Connoisseurship in art history
In the late 19th century, the term came to refer to a class of art historians and theorists focused on attribution, the technique of identifying the artist who made a piece of work. Art connoisseurship required extensive study of specific artists as well as their social and political contexts, plus a familiarity with the artifacts of material culture which find their way into portraits, altar pieces, history paintings, and other genres.
The art connoisseur used analytical, critical, and intuitive methods to render pronouncements about an artwork’s provenance. They also authored catalogues raisonnés of artists’ complete oeuvres, in part to share their knowledge and in part to justify their analyses. Their work was crucial to the secondary art market, especially to auction houses and museums whose reputations, and income, required trustworthy authentications.
Art connoisseurship demanded extensive expertise, persuasive reasoning, and earned trust in order to render reliable pronouncements about artifacts of visual culture.
Making the leap to gastronomy and wine
Art connoisseurship persists, but in the mid-twentieth century the term connoisseur leapt into new domains, particularly into gastronomy and wine. It came to refer to a passionate amateur whose knowledge granted them authority to make declarative statements about wine quality. Such pronouncements were not principally about provenance, as had been the case with the art connoisseurs, but were more about typicity, collectability, and value.

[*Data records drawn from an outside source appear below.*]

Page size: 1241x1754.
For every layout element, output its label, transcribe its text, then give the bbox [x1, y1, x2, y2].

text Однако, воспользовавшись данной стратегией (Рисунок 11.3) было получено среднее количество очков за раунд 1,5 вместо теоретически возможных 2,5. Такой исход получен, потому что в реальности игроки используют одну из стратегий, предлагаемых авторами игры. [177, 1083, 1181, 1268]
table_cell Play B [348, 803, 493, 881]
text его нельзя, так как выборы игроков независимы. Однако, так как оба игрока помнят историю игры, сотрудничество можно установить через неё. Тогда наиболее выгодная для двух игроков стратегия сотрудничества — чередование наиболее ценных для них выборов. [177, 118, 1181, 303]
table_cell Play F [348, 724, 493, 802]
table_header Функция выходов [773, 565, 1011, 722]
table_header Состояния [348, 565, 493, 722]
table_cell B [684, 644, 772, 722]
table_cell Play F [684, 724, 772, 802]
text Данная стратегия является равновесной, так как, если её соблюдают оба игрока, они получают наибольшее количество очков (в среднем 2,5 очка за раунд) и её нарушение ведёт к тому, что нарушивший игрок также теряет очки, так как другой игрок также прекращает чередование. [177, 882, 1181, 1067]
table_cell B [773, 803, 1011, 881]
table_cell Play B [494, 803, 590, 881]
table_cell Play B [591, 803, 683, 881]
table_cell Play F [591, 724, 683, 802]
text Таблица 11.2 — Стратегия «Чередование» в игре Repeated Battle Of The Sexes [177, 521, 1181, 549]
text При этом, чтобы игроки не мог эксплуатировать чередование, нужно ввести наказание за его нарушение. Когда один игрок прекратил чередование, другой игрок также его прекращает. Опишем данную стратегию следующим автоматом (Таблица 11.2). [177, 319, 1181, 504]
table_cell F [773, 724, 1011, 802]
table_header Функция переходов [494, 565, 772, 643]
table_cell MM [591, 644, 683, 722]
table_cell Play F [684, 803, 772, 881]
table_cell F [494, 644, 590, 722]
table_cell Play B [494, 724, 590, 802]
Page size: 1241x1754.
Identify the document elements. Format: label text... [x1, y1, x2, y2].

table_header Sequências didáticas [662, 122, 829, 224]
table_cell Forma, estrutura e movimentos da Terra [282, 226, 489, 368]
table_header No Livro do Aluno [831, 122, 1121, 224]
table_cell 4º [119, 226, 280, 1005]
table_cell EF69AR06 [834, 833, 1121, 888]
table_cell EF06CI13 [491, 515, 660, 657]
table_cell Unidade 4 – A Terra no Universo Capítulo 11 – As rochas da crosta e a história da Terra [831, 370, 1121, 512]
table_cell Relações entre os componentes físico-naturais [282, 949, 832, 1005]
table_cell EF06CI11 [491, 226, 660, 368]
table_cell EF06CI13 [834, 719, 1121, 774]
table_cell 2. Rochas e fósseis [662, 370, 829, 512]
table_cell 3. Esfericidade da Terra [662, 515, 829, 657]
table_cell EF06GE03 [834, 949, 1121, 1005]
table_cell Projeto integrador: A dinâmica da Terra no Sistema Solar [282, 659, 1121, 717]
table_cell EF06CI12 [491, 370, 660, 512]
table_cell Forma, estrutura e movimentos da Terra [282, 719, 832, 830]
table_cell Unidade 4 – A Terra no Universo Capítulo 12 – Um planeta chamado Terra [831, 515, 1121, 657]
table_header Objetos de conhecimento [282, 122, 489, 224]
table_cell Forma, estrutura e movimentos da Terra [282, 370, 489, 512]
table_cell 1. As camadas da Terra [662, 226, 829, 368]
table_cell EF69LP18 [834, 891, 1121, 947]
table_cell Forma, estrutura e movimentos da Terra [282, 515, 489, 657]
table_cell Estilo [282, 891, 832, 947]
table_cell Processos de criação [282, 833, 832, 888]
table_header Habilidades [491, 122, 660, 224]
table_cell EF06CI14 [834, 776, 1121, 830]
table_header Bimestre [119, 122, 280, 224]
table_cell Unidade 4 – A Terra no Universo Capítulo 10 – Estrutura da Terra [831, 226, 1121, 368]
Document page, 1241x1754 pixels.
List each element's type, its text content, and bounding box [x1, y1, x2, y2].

A general public skeptical about claims of authority in matters of taste eyed such pronouncements with suspicion, and wine connoisseurship became associated with snobbism, elitism, and condescension. The terms connoisseur and connoisseurship have, as a consequence, mostly disappeared from modern texts about wine, replaced with mentions of the “wine enthusiast” or “wine lover.”
Resurrecting wine connoisseurship
It is newly necessary to resuscitate wine connoisseurship, stripping the negative associations to restore original connotations of human expertise, faithful opinion, and reliability.
In this new construction, a wine connoisseur is a person who has educated themselves about the domain in general and certain sectors in particular. They may or may not possess formal credentials, but they are considered authorities whose judgments are viewed with respect rather than skepticism.
In this reading, wine connoisseurship is the practice of discernment, and the wine connoisseur is a practitioner who arises from the general populace to apply their expertise toward our collective understanding of taste.
In an era where taste is increasingly influenced, even litigated, by artificial intelligence and machine simulation, we need wine connoisseurs, people with physical palates and the skills to use them, to share insights forged by human experience.